Word for word, restate each entry that appears below.

***** EXERCISE DATA

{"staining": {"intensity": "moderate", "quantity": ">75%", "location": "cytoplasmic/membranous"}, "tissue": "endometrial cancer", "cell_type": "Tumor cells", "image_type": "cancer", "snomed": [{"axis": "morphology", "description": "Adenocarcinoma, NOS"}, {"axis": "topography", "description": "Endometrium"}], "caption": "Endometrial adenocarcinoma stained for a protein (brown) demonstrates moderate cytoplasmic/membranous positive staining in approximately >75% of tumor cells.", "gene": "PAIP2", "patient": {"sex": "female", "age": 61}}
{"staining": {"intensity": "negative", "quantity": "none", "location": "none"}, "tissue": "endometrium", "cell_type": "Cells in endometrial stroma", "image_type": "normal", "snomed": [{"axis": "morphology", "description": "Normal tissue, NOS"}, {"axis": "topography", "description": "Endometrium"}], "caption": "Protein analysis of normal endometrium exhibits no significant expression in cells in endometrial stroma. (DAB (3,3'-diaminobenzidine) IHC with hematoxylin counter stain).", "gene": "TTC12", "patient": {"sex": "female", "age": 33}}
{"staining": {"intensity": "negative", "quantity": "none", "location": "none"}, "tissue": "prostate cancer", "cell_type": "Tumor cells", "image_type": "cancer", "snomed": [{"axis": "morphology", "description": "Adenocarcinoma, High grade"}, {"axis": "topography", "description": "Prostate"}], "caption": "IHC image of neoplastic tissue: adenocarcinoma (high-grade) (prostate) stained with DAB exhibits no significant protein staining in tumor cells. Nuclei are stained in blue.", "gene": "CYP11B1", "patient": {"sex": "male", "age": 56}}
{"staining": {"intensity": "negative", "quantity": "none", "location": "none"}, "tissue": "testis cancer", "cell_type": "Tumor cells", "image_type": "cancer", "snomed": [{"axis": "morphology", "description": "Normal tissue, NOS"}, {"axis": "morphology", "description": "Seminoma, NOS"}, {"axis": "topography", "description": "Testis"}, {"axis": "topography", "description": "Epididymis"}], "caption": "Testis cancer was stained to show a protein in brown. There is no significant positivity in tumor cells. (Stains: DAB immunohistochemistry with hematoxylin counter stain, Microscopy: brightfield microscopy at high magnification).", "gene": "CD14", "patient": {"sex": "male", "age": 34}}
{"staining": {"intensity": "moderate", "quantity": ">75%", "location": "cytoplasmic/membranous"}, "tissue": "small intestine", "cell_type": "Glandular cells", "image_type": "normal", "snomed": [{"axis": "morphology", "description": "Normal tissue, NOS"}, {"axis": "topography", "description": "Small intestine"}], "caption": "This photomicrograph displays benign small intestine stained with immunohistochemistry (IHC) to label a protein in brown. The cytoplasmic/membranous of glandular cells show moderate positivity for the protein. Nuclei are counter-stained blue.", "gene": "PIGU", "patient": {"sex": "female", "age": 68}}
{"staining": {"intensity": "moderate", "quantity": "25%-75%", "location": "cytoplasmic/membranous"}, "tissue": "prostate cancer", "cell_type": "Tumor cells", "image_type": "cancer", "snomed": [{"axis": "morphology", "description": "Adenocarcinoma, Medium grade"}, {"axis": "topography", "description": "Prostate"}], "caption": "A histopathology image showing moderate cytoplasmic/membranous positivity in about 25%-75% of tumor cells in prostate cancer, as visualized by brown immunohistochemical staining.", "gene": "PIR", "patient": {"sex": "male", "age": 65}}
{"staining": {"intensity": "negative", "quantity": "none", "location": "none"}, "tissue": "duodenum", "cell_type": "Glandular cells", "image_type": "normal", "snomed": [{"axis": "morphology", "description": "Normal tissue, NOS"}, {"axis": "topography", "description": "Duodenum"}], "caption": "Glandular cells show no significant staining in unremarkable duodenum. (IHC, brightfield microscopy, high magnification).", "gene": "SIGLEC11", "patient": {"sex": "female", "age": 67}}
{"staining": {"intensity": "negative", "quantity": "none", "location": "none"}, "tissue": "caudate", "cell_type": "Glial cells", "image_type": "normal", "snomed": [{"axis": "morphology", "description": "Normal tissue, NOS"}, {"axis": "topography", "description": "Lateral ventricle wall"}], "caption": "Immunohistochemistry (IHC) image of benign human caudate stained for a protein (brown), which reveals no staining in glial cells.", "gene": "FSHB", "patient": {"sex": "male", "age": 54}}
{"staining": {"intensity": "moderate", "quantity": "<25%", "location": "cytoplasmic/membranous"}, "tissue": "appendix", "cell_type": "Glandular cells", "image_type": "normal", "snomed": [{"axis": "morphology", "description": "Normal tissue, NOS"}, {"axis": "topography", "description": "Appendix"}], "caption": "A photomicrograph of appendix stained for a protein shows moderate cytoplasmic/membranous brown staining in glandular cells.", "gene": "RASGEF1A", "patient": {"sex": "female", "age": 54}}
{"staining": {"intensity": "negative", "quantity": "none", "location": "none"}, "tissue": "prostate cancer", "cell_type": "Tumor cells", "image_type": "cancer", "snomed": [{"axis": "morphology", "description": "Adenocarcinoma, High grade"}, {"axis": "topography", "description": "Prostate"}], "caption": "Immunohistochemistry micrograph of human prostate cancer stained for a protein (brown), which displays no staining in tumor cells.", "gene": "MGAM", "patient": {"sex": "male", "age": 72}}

**********

* RESPONSE BOX
{"staining": {"intensity": "moderate", "quantity": ">75%", "location": "cytoplasmic/membranous"}, "tissue": "endometrial cancer", "cell_type": "Tumor cells", "image_type": "cancer", "snomed": [{"axis": "morphology", "description": "Adenocarcinoma, NOS"}, {"axis": "topography", "description": "Endometrium"}], "caption": "Endometrial adenocarcinoma stained for a protein (brown) demonstrates moderate cytoplasmic/membranous positive staining in approximately >75% of tumor cells.", "gene": "PAIP2", "patient": {"sex": "female", "age": 61}}
{"staining": {"intensity": "negative", "quantity": "none", "location": "none"}, "tissue": "endometrium", "cell_type": "Cells in endometrial stroma", "image_type": "normal", "snomed": [{"axis": "morphology", "description": "Normal tissue, NOS"}, {"axis": "topography", "description": "Endometrium"}], "caption": "Protein analysis of normal endometrium exhibits no significant expression in cells in endometrial stroma. (DAB (3,3'-diaminobenzidine) IHC with hematoxylin counter stain).", "gene": "TTC12", "patient": {"sex": "female", "age": 33}}
{"staining": {"intensity": "negative", "quantity": "none", "location": "none"}, "tissue": "prostate cancer", "cell_type": "Tumor cells", "image_type": "cancer", "snomed": [{"axis": "morphology", "description": "Adenocarcinoma, High grade"}, {"axis": "topography", "description": "Prostate"}], "caption": "IHC image of neoplastic tissue: adenocarcinoma (high-grade) (prostate) stained with DAB exhibits no significant protein staining in tumor cells. Nuclei are stained in blue.", "gene": "CYP11B1", "patient": {"sex": "male", "age": 56}}
{"staining": {"intensity": "negative", "quantity": "none", "location": "none"}, "tissue": "testis cancer", "cell_type": "Tumor cells", "image_type": "cancer", "snomed": [{"axis": "morphology", "description": "Normal tissue, NOS"}, {"axis": "morphology", "description": "Seminoma, NOS"}, {"axis": "topography", "description": "Testis"}, {"axis": "topography", "description": "Epididymis"}], "caption": "Testis cancer was stained to show a protein in brown. There is no significant positivity in tumor cells. (Stains: DAB immunohistochemistry with hematoxylin counter stain, Microscopy: brightfield microscopy at high magnification).", "gene": "CD14", "patient": {"sex": "male", "age": 34}}
{"staining": {"intensity": "moderate", "quantity": ">75%", "location": "cytoplasmic/membranous"}, "tissue": "small intestine", "cell_type": "Glandular cells", "image_type": "normal", "snomed": [{"axis": "morphology", "description": "Normal tissue, NOS"}, {"axis": "topography", "description": "Small intestine"}], "caption": "This photomicrograph displays benign small intestine stained with immunohistochemistry (IHC) to label a protein in brown. The cytoplasmic/membranous of glandular cells show moderate positivity for the protein. Nuclei are counter-stained blue.", "gene": "PIGU", "patient": {"sex": "female", "age": 68}}
{"staining": {"intensity": "moderate", "quantity": "25%-75%", "location": "cytoplasmic/membranous"}, "tissue": "prostate cancer", "cell_type": "Tumor cells", "image_type": "cancer", "snomed": [{"axis": "morphology", "description": "Adenocarcinoma, Medium grade"}, {"axis": "topography", "description": "Prostate"}], "caption": "A histopathology image showing moderate cytoplasmic/membranous positivity in about 25%-75% of tumor cells in prostate cancer, as visualized by brown immunohistochemical staining.", "gene": "PIR", "patient": {"sex": "male", "age": 65}}
{"staining": {"intensity": "negative", "quantity": "none", "location": "none"}, "tissue": "duodenum", "cell_type": "Glandular cells", "image_type": "normal", "snomed": [{"axis": "morphology", "description": "Normal tissue, NOS"}, {"axis": "topography", "description": "Duodenum"}], "caption": "Glandular cells show no significant staining in unremarkable duodenum. (IHC, brightfield microscopy, high magnification).", "gene": "SIGLEC11", "patient": {"sex": "female", "age": 67}}
{"staining": {"intensity": "negative", "quantity": "none", "location": "none"}, "tissue": "caudate", "cell_type": "Glial cells", "image_type": "normal", "snomed": [{"axis": "morphology", "description": "Normal tissue, NOS"}, {"axis": "topography", "description": "Lateral ventricle wall"}], "caption": "Immunohistochemistry (IHC) image of benign human caudate stained for a protein (brown), which reveals no staining in glial cells.", "gene": "FSHB", "patient": {"sex": "male", "age": 54}}
{"staining": {"intensity": "moderate", "quantity": "<25%", "location": "cytoplasmic/membranous"}, "tissue": "appendix", "cell_type": "Glandular cells", "image_type": "normal", "snomed": [{"axis": "morphology", "description": "Normal tissue, NOS"}, {"axis": "topography", "description": "Appendix"}], "caption": "A photomicrograph of appendix stained for a protein shows moderate cytoplasmic/membranous brown staining in glandular cells.", "gene": "RASGEF1A", "patient": {"sex": "female", "age": 54}}
{"staining": {"intensity": "negative", "quantity": "none", "location": "none"}, "tissue": "prostate cancer", "cell_type": "Tumor cells", "image_type": "cancer", "snomed": [{"axis": "morphology", "description": "Adenocarcinoma, High grade"}, {"axis": "topography", "description": "Prostate"}], "caption": "Immunohistochemistry micrograph of human prostate cancer stained for a protein (brown), which displays no staining in tumor cells.", "gene": "MGAM", "patient": {"sex": "male", "age": 72}}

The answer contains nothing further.